### WHAT THIS TASK INVOLVES
All lines of the records below that contain the word "Engineering" must be listed.
*** DATA FOR ANALYSIS
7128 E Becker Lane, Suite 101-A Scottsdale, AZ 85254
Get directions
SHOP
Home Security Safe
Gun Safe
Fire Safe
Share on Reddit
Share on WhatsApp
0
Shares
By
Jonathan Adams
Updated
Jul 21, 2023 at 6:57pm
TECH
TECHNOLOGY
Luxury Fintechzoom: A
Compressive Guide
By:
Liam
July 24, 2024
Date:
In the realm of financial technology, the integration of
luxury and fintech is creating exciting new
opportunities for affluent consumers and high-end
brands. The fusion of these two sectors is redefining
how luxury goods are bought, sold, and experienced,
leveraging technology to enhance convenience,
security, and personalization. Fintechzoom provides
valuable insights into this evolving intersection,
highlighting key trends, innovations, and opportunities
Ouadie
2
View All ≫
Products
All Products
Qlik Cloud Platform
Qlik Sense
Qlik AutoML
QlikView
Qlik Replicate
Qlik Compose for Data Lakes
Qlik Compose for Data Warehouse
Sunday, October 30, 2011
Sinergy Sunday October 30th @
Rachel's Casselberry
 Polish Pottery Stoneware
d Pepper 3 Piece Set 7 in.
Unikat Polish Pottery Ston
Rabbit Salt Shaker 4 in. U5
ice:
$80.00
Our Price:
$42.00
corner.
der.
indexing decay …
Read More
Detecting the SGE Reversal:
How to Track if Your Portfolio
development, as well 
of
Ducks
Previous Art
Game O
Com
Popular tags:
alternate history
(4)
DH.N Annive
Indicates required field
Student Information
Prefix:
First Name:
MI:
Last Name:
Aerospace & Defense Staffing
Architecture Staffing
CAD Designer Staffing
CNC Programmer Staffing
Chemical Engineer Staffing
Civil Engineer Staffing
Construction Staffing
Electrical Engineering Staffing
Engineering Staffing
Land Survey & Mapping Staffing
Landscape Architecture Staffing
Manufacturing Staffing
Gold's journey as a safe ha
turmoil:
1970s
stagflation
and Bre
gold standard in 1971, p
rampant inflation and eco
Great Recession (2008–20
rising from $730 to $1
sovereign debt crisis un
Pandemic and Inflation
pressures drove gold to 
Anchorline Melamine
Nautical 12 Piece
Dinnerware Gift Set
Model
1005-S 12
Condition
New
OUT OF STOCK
******
### RESULT OF THIS TASK
Electrical Engineering Staffing
Engineering Staffing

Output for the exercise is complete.